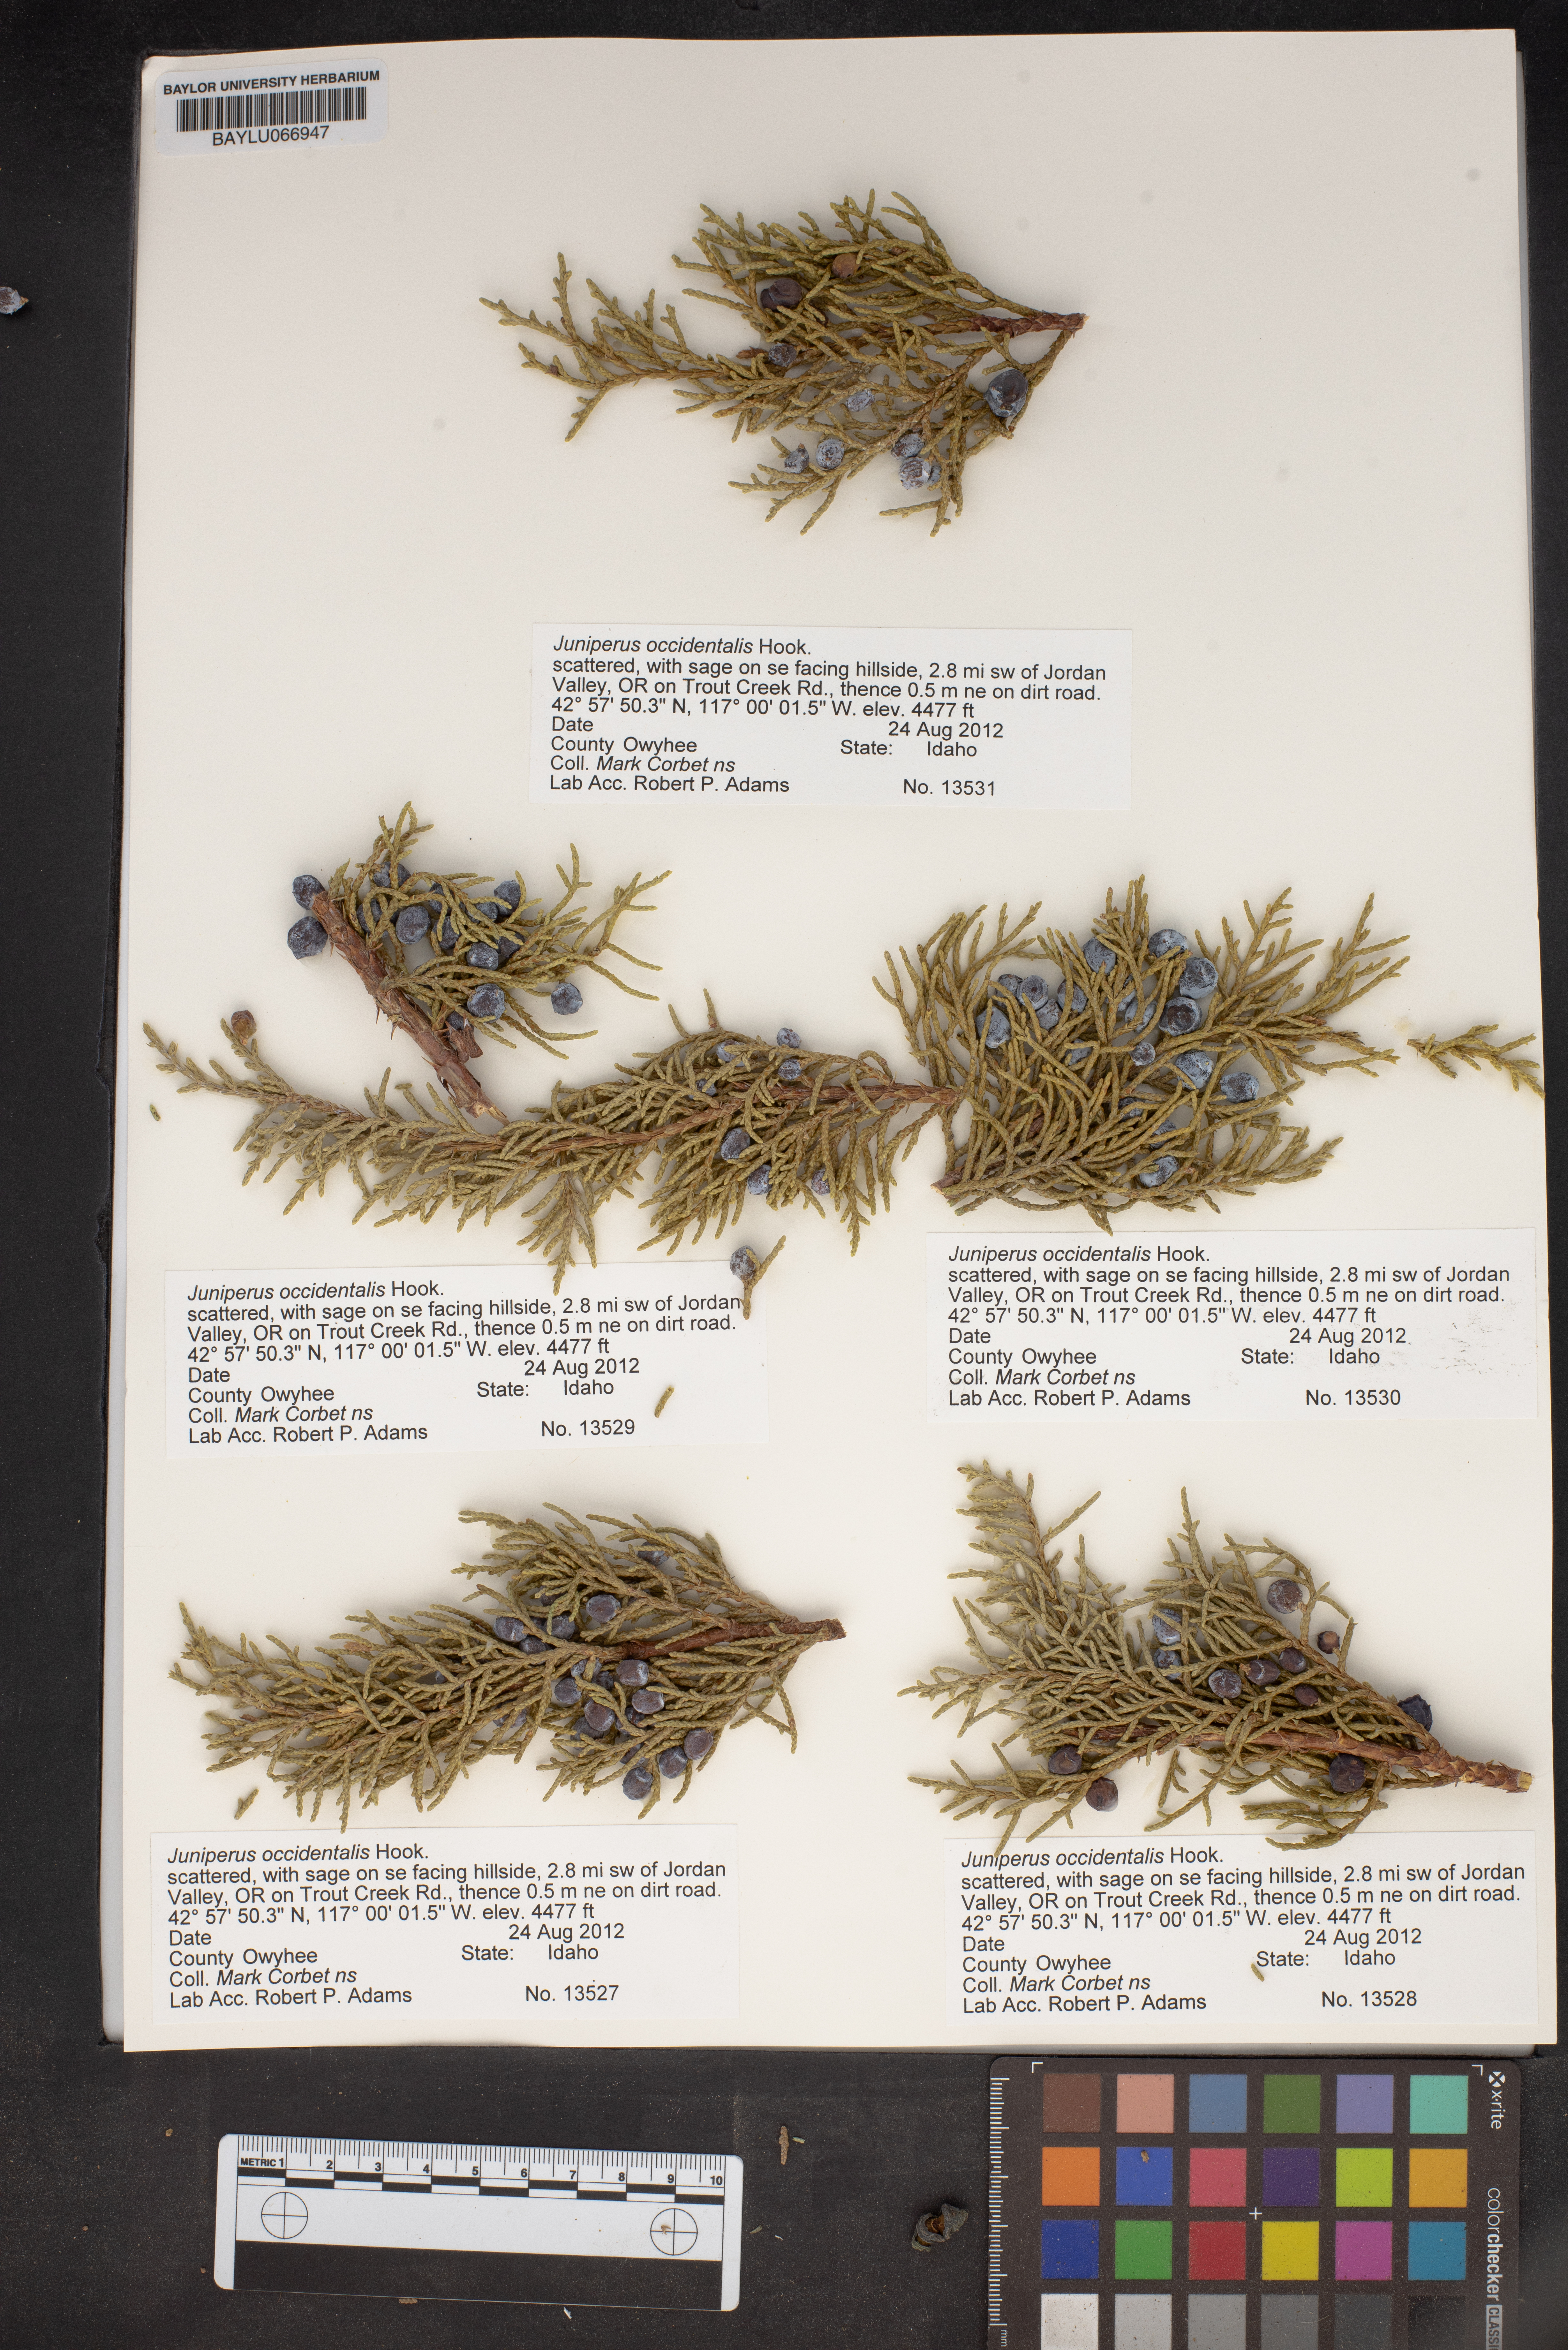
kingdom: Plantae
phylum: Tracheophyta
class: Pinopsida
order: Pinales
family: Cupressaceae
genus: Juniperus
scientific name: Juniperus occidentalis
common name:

|---|

*REQUIRED WORK*: Could you copy every line of the entries above word for word, leaving out the pictures?

*REPLY*:
kingdom: Plantae
phylum: Tracheophyta
class: Pinopsida
order: Pinales
family: Cupressaceae
genus: Juniperus
scientific name: Juniperus occidentalis
common name:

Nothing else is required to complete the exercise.